Sara Aton, M.D., is a U-M assistant professor of molecular, cellular and developmental biology who is doing groundbreaking research on amblyopia. Her investigation is considered so promising that she was awarded a $100,000 grant from research to Prevent Blindness. The funding comes from the Walt Disney family.
She earned a Ph.D. from Washington University in St. Louis, where she studied how the brain regulates the mammalian “biological clock.” She discovered that a neuropeptide called vasoactive intestinal polypeptide was responsible for maintaining harmony among the cells of the suprachiasmatic nucleus, leading to coordinated daily rhythms in behavior.
During post-doctoral research at the University of Pennsylvania, she began investigating the effects of sleep on the visual cortex. She used an experimental model of amblyopia developed decades ago. After the vision in one eye is blocked, and is later unblocked, that eye does not see properly. Neurons in the binocular zone of the visual cortex no longer respond to stimulation of the formerly occluded eye. This model mimics the process in young children who have amblyopia, or persistently reduced vision in a crossed eye, an eye with a large uncorrected refractive error, or an eye with congenital ptosis or cataract.

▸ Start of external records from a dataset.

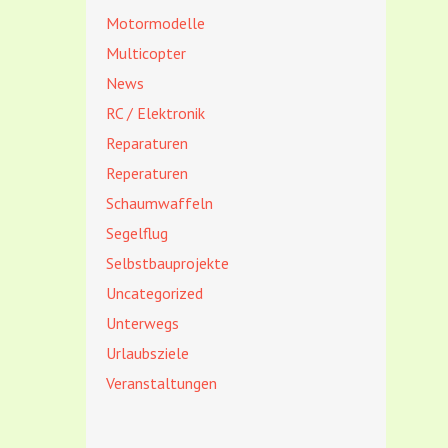
Motormodelle
Multicopter
News
RC / Elektronik
Reparaturen
Reperaturen
Schaumwaffeln
Segelflug
Selbstbauprojekte
Uncategorized
Unterwegs
Urlaubsziele
Veranstaltungen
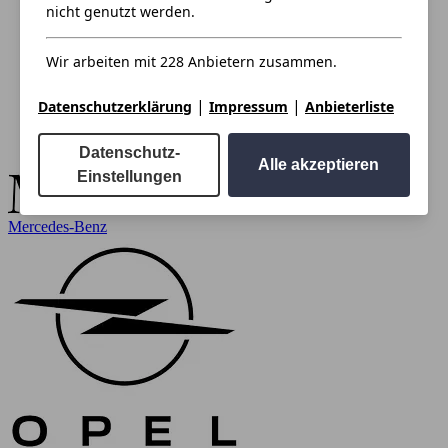
nicht genutzt werden.
Wir arbeiten mit 228 Anbietern zusammen.
|
|
Datenschutzerklärung
Impressum
Anbieterliste
Datenschutz-
Alle akzeptieren
Einstellungen
Mercedes-Benz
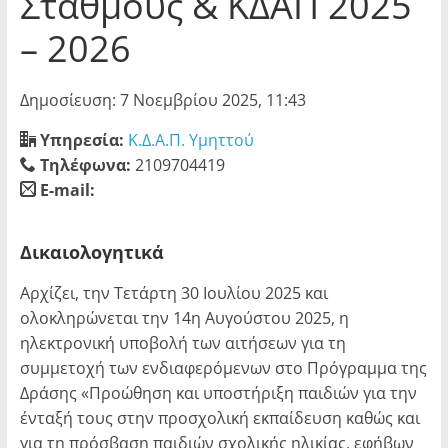
Σταθμούς & ΚΔΑΠ 2025
– 2026
Δημοσίευση: 7 Νοεμβρίου 2025, 11:43
Υπηρεσία:
Κ.Δ.Α.Π. Υμηττού
Τηλέφωνα:
2109704419
E-mail:
blank
Δικαιολογητικά
Αρχίζει, την Τετάρτη 30 Ιουλίου 2025 και
ολοκληρώνεται την 14η Αυγούστου 2025, η
ηλεκτρονική υποβολή των αιτήσεων για τη
συμμετοχή των ενδιαφερόμενων στο Πρόγραμμα της
Δράσης «Προώθηση και υποστήριξη παιδιών για την
ένταξή τους στην προσχολική εκπαίδευση καθώς και
για τη πρόσβαση παιδιών σχολικής ηλικίας, εφήβων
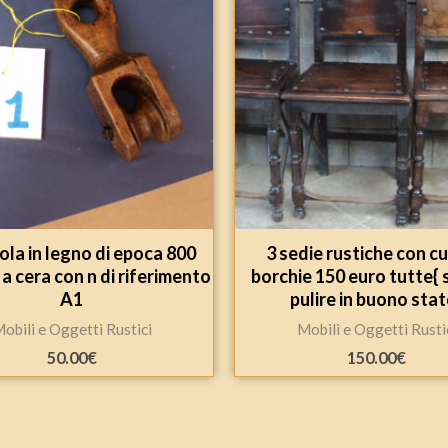
ola in legno di epoca 800
3 sedie rustiche con cu
 a cera con n di riferimento
borchie 150 euro tutte{ 
A1
pulire in buono stat
obili e Oggetti Rustici
Mobili e Oggetti Rusti
50.00
€
150.00
€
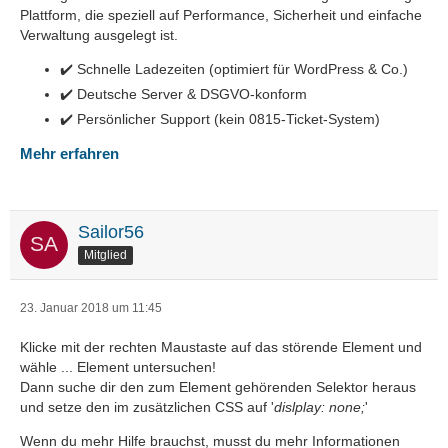
Plattform, die speziell auf Performance, Sicherheit und einfache
Verwaltung ausgelegt ist.
✔️ Schnelle Ladezeiten (optimiert für WordPress & Co.)
✔️ Deutsche Server & DSGVO-konform
✔️ Persönlicher Support (kein 0815-Ticket-System)
Mehr erfahren
Sailor56
Mitglied
23. Januar 2018 um 11:45
Klicke mit der rechten Maustaste auf das störende Element und
wähle ... Element untersuchen!
Dann suche dir den zum Element gehörenden Selektor heraus
und setze den im zusätzlichen CSS auf '
dislplay: none;
'
Wenn du mehr Hilfe brauchst, musst du mehr Informationen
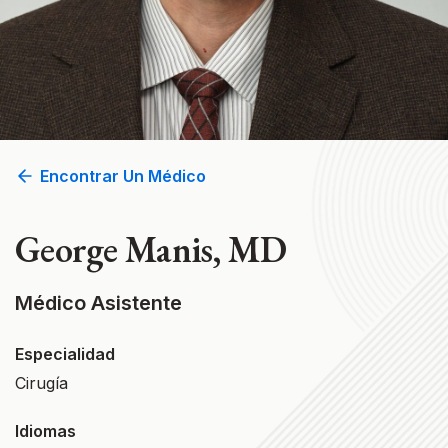
Encontrar Un Médico
George Manis, MD
Médico Asistente
Especialidad
Cirugía
Idiomas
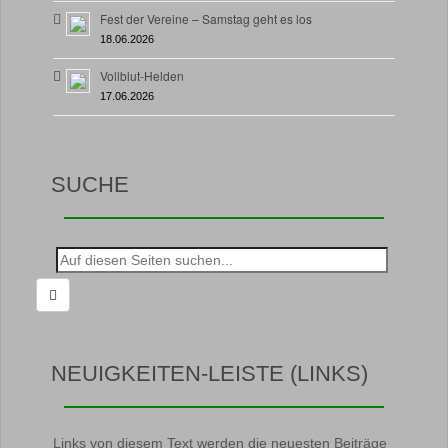
Fest der Vereine – Samstag geht es los
18.06.2026
Vollblut-Helden
17.06.2026
SUCHE
Suche
nach:
NEUIGKEITEN-LEISTE (LINKS)
Links von diesem Text werden die neuesten Beiträge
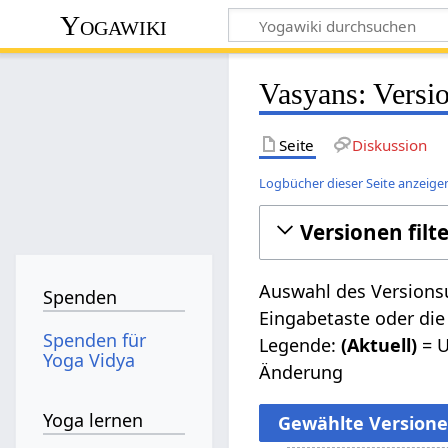
Yogawiki
Vasyans: Versi
Seite
Diskussion
Logbücher dieser Seite anzeige
Versionen filt
Auswahl des Versionsu
Spenden
Eingabetaste oder die
Spenden für
Legende:
(Aktuell)
= U
Yoga Vidya
Änderung
Yoga lernen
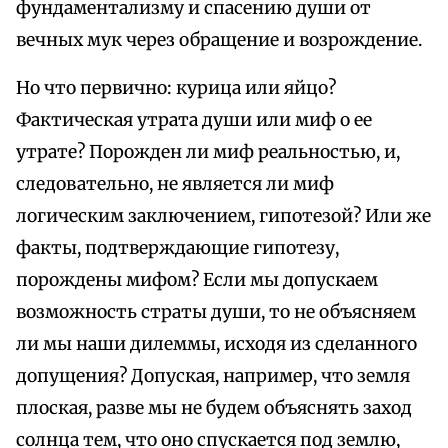
фундаментализму и спасению души от
вечных мук через обращение и возрождение.
Но что первично: курица или яйцо?
Фактическая утрата души или миф о ее
утрате? Порожден ли миф реальностью, и,
следовательно, не является ли миф
логическим заключением, гипотезой? Или же
факты, подтверждающие гипотезу,
порождены мифом? Если мы допускаем
возможность страты души, то не объясняем
ли мы наши дилеммы, исходя из сделанного
допущения? Допуская, например, что земля
плоская, разве мы не будем объяснять заход
солнца тем, что оно спускается под землю,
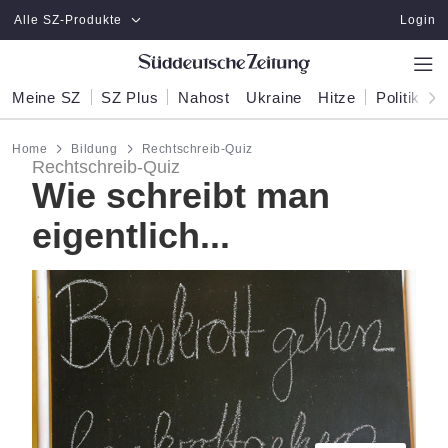
Zum Hauptinhalt springen
Alle SZ-Produkte
Login
Meine SZ
SZ Plus
Nahost
Ukraine
Hitze
Politik
W
Home
Bildung
Rechtschreib-Quiz
Rechtschreib-Quiz
Wie schreibt man
eigentlich...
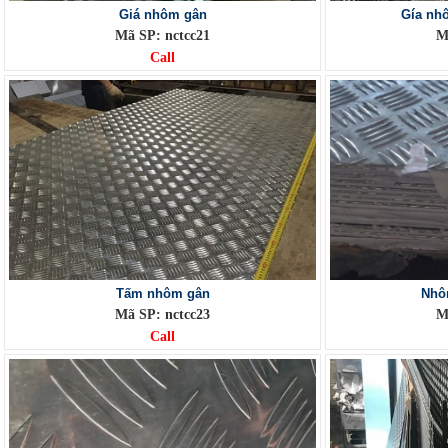
Giá nhôm gân
Gía nh
Mã SP: nctcc21
M
Call
Tấm nhôm gân
Nhô
Mã SP: nctcc23
M
Call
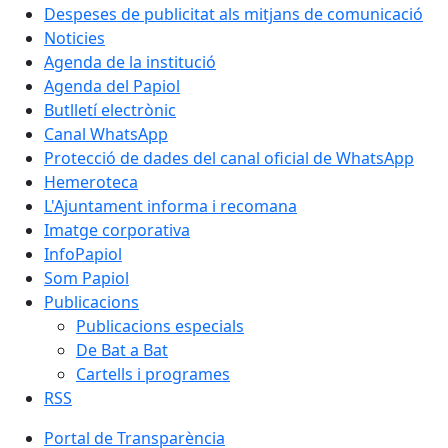
Despeses de publicitat als mitjans de comunicació
Noticies
Agenda de la institució
Agenda del Papiol
Butlletí electrònic
Canal WhatsApp
Protecció de dades del canal oficial de WhatsApp
Hemeroteca
L'Ajuntament informa i recomana
Imatge corporativa
InfoPapiol
Som Papiol
Publicacions
Publicacions especials
De Bat a Bat
Cartells i programes
RSS
Portal de Transparència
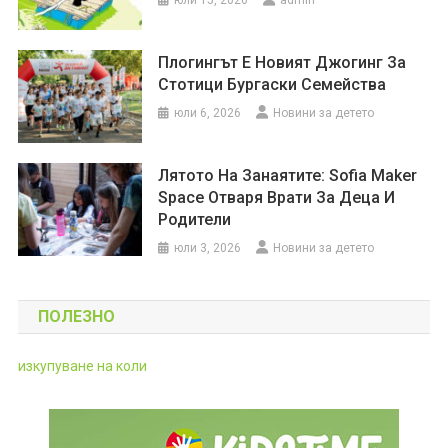
юли 15, 2026
admin
Плогингът Е Новият Джогинг За
Стотици Бургаски Семейства
юли 6, 2026
Новини за детето
Лятото На Занаятите: Sofia Maker
Space Отваря Врати За Деца И
Родители
юли 3, 2026
Новини за детето
ПОЛЕЗНО
изкупуване на коли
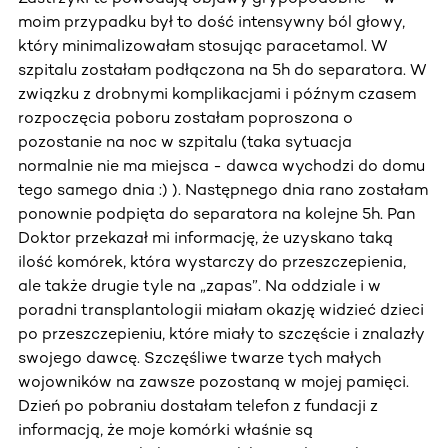
moim przypadku był to dość intensywny ból głowy,
który minimalizowałam stosując paracetamol. W
szpitalu zostałam podłączona na 5h do separatora. W
związku z drobnymi komplikacjami i późnym czasem
rozpoczęcia poboru zostałam poproszona o
pozostanie na noc w szpitalu (taka sytuacja
normalnie nie ma miejsca - dawca wychodzi do domu
tego samego dnia :) ). Następnego dnia rano zostałam
ponownie podpięta do separatora na kolejne 5h. Pan
Doktor przekazał mi informację, że uzyskano taką
ilość komórek, która wystarczy do przeszczepienia,
ale także drugie tyle na „zapas”. Na oddziale i w
poradni transplantologii miałam okazję widzieć dzieci
po przeszczepieniu, które miały to szczęście i znalazły
swojego dawcę. Szczęśliwe twarze tych małych
wojowników na zawsze pozostaną w mojej pamięci.
Dzień po pobraniu dostałam telefon z fundacji z
informacją, że moje komórki właśnie są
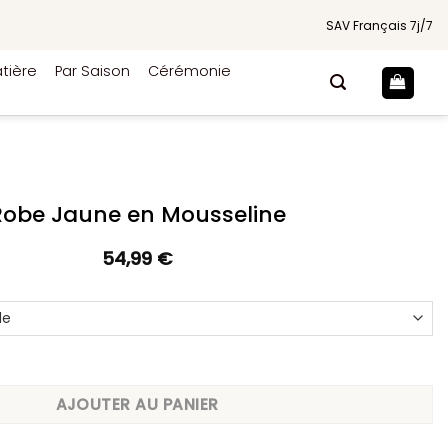
SAV Français 7j/7
tière
Par Saison
Cérémonie
Robe Jaune en Mousseline
54,99
€
une en Mousseline
AJOUTER AU PANIER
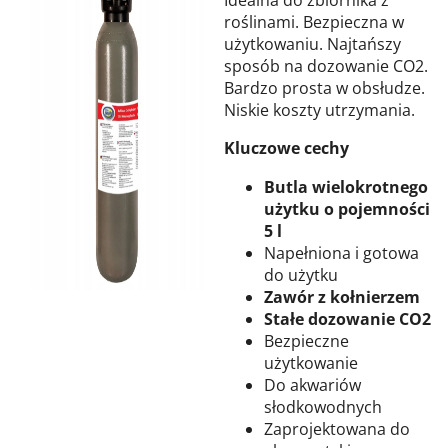
roślinami. Bezpieczna w
użytkowaniu. Najtańszy
sposób na dozowanie CO2.
Bardzo prosta w obsłudze.
Niskie koszty utrzymania.
Kluczowe cechy
Butla wielokrotnego
użytku o pojemności
5 l
Napełniona i gotowa
do użytku
Zawór z kołnierzem
Stałe dozowanie CO2
Bezpieczne
użytkowanie
Do akwariów
słodkowodnych
Zaprojektowana do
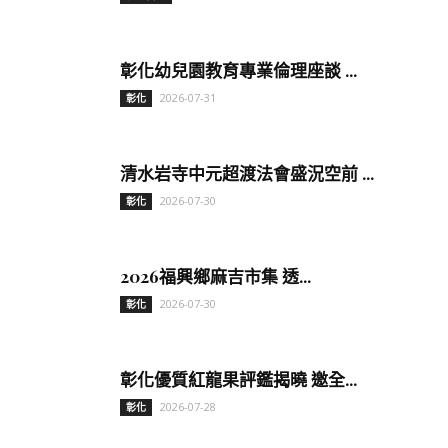
彰化幼兒園教育專業倫理座談 ...
2026-07-31
彰化
清水岩寺中元超渡法會盛況空前 ...
2026-07-30
彰化
2026福興鄉麻吉市集 透...
2026-07-30
彰化
彰化優質紅龍果評鑑揭曉 邀全...
2026-07-28
彰化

Dr. Aton has extended her studies at U-M, finding beneficial effects of sleep in promoting sight. The Disney-family funded award will allow her to build on her work.
She describes her research as “exciting but laborintensive.” From it, she hopes to provide insights into the amblyopic process and evidence to decide whether “taking a well-timed nap and patching the nonamblyopic eye is helpful in restoring sight.”